Describe the purpose of tags
As your cloud usage grows, it's increasingly important to stay organized. A good organization strategy helps you understand your cloud usage and can help you manage costs.
One way to organize related resources is to place them in their own subscriptions. You can also use resource groups to manage related resources. Resource tags are another way to organize resources. Tags provide extra information, or metadata, about your resources. This metadata is useful for:
- Resource management Tags enable you to locate and act on resources that are associated with specific workloads, environments, business units, and owners.

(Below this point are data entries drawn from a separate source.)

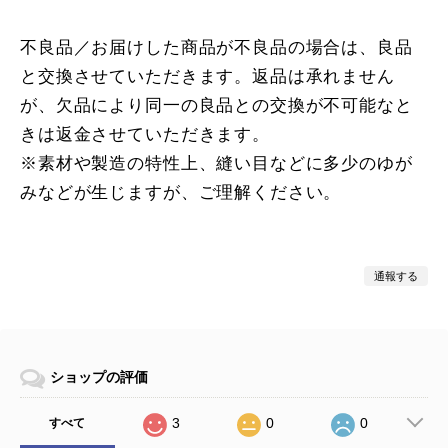
不良品／お届けした商品が不良品の場合は、良品
と交換させていただきます。返品は承れません
が、欠品により同一の良品との交換が不可能なと
きは返金させていただきます。
※素材や製造の特性上、縫い目などに多少のゆが
みなどが生じますが、ご理解ください。
通報する
ショップの評価
3
0
0
すべて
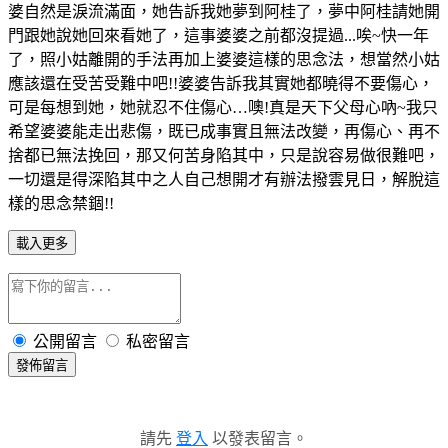
婆自然是淚流滿面，她告訴我她夢到阿桂了，夢中阿桂請她開
門跟她說她回來看她了，這事婆婆之前都沒提過...唉~快一年
了，照小姑離開的手法再加上婆婆這樣的思念法，想當然小姑
應該還在受苦受難中吧!!婆婆告訴我其實她都曉得不要傷心，
可是每想到她，她就忍不住傷心…噢!真是天下父母心吶~我只
希望婆婆能走出悲傷，既已成事實且無法改變，再傷心、再不
捨都已無法挽回，那又何苦身陷其中，只是說容易做很難吧，
一切還是得深陷其中之人自己想開才有辦法撥雲見日，解脫這
樣的思念禁錮!!
載入更多
公開留言
私密留言
發佈留言
請先
登入
以發表留言。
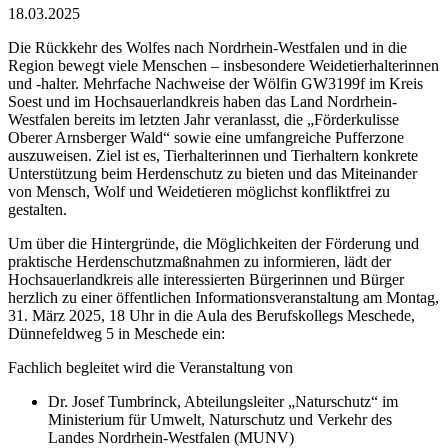
18.03.2025
Die Rückkehr des Wolfes nach Nordrhein-Westfalen und in die
Region bewegt viele Menschen – insbesondere Weidetierhalterinnen
und -halter. Mehrfache Nachweise der Wölfin GW3199f im Kreis
Soest und im Hochsauerlandkreis haben das Land Nordrhein-
Westfalen bereits im letzten Jahr veranlasst, die „Förderkulisse
Oberer Arnsberger Wald“ sowie eine umfangreiche Pufferzone
auszuweisen. Ziel ist es, Tierhalterinnen und Tierhaltern konkrete
Unterstützung beim Herdenschutz zu bieten und das Miteinander
von Mensch, Wolf und Weidetieren möglichst konfliktfrei zu
gestalten.
Um über die Hintergründe, die Möglichkeiten der Förderung und
praktische Herdenschutzmaßnahmen zu informieren, lädt der
Hochsauerlandkreis alle interessierten Bürgerinnen und Bürger
herzlich zu einer öffentlichen Informationsveranstaltung am Montag,
31. März 2025, 18 Uhr in die Aula des Berufskollegs Meschede,
Dünnefeldweg 5 in Meschede ein:
Fachlich begleitet wird die Veranstaltung von
Dr. Josef Tumbrinck, Abteilungsleiter „Naturschutz“ im
Ministerium für Umwelt, Naturschutz und Verkehr des
Landes Nordrhein-Westfalen (MUNV)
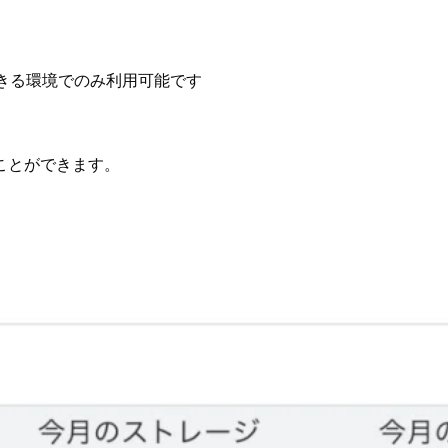
アクセスできる環境でのみ利用可能です
ることができます。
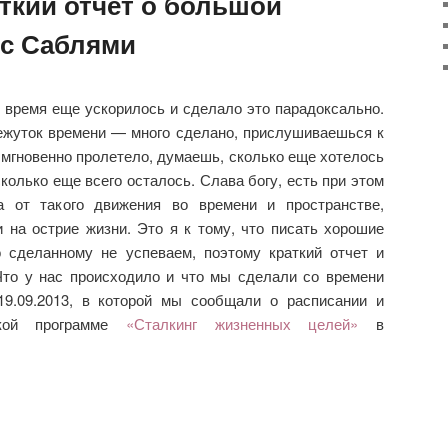
ткий отчет о большой
 с Саблями
ня время еще ускорилось и сделало это парадоксально.
жуток времени — много сделано, прислушиваешься к
мгновенно пролетело, думаешь, сколько еще хотелось
олько еще всего осталось. Слава богу, есть при этом
 от такого движения во времени и пространстве,
 на острие жизни. Это я к тому, что писать хорошие
 сделанному не успеваем, поэтому краткий отчет и
то у нас происходило и что мы сделали со времени
19.09.2013, в которой мы сообщали о расписании и
ской программе
«Сталкинг жизненных целей»
в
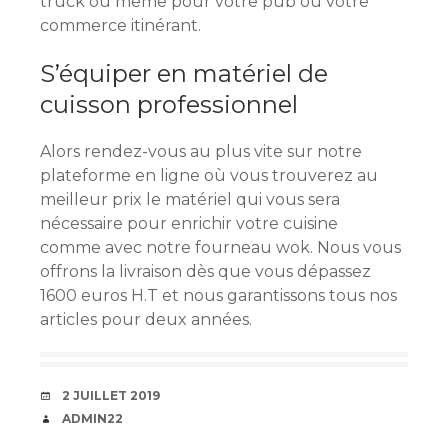
truck ou même pour votre pub ou votre
commerce itinérant.
S’équiper en matériel de
cuisson professionnel
Alors rendez-vous au plus vite sur notre
plateforme en ligne où vous trouverez au
meilleur prix le matériel qui vous sera
nécessaire pour enrichir votre cuisine
comme avec notre fourneau wok. Nous vous
offrons la livraison dès que vous dépassez
1600 euros H.T et nous garantissons tous nos
articles pour deux années.
DATE
2 JUILLET 2019
AUTEUR
ADMIN22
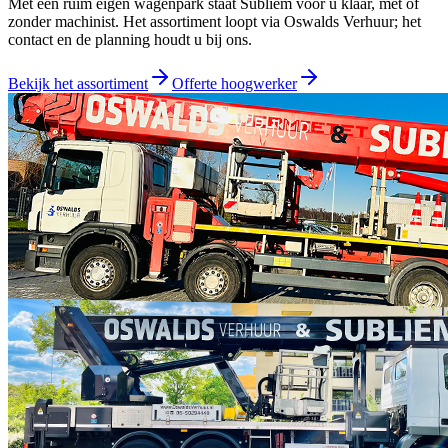
Met een ruim eigen wagenpark staat Subliem voor u klaar, met of
zonder machinist. Het assortiment loopt via
Oswalds Verhuur
; het
contact en de planning houdt u bij ons.
Bekijk het assortiment
Offerte hoogwerker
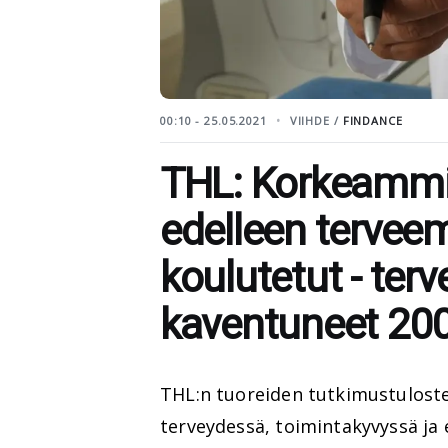
00:10 - 25.05.2021
VIIHDE /
FINDANCE
THL: Korkeammin
edelleen terve
koulutetut - terv
kaventuneet 200
THL:n tuoreiden tutkimustulost
terveydessä, toimintakyvyssä ja 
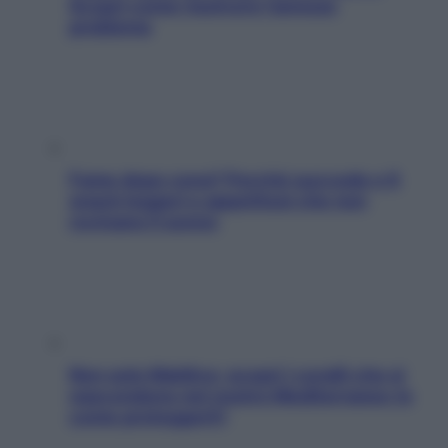
Scopri come risolvere l’annoso
problema
Fame dopo cena? Perché succede e 6
snack leggeri e appetitosi che non
rovinano il sonno
Non solo Maldive: scopri i coralli che si
nascondono nel nostro Mediterraneo (e
come proteggerli)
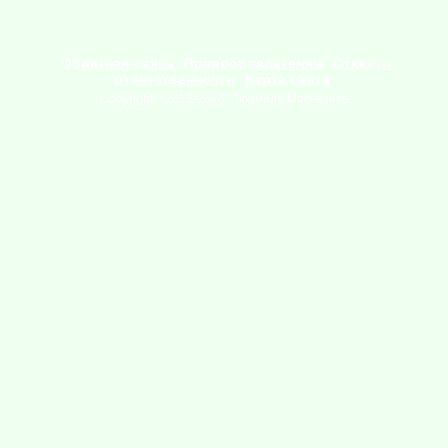
Обратная связь
Правообладателям
Отказ от
ответственности
Карта сайта
Copyright ©2018-2026, Людмила Москалева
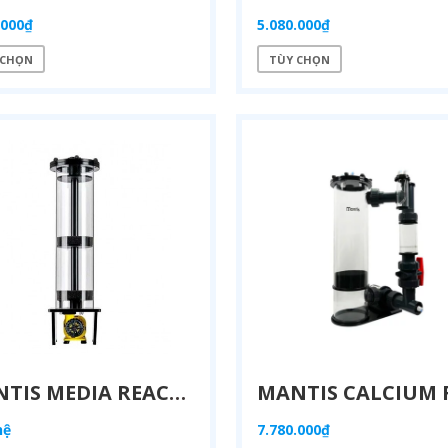
.000₫
5.080.000₫
 CHỌN
TÙY CHỌN
MANTIS MEDIA REACTOR S WIFI MR 100S – LÒ ĐẢO VẬT LIỆU LỌC HỒ CÁ (100–300L)
hệ
7.780.000₫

- Cost management and optimization Tags enable you to group resources so that you can report on costs, allocate internal cost centers, track budgets, and forecast estimated cost.
- Operations management Tags enable you to group resources according to how critical their availability is to your business. This grouping helps you formulate service-level agreements (SLAs). An SLA is an uptime or performance guarantee between you and your users.
- Security Tags enable you to classify data by its security level, such as public or confidential.
- Governance and regulatory compliance Tags enable you to identify resources that align with governance or regulatory compliance requirements, such as ISO 27001. Tags can also be part of your standards enforcement efforts. For example, you might require that all resources be tagged with an owner or department name.
- Workload optimization and automation Tags can help you visualize all of the resources that participate in complex deployments. For example, you might tag a resource with its associated workload or application name and use software such as Azure DevOps to perform automated tasks on those resources.
How do I manage resource tags?
You can add, modify, or delete resource tags through Windows PowerShell, the Azure CLI, Azure Resource Manager templates, the REST API, or the Azure portal.
You can use Azure Policy to enforce tagging rules and conventions. For example, you can require that certain tags be added to new resources as they're provisioned. You can also define rules that reapply tags that have been removed. Resources don't inherit tags from subscriptions and resource groups, meaning that you can apply tags at one level and not have those tags automatically show up at a different level, allowing you to create custom tagging schemas that change depending on the level (resource, resource group, subscription, and so on).
An example tagging structure
A resource tag consists of a name and a value. You can assign one or more tags to each Azure resource.
Name | Value |
---|---|
AppName | The name of the application that the resource is part of. |
CostCenter | The internal cost center code. |
Owner | The name of the business owner who's responsible for the resource. |
Environment | An environment name, such as "Prod," "Dev," or "Test." |
Impact | How important the resource is to business operations, such as "Mission-critical," "High-impact," or "Low-impact." |
Keep in mind that you don't need to enforce that a specific tag is present on all of your resources. For example, you might decide that only mission-critical resources have the Impact tag. All non-tagged resources would then not be considered as mission-critical.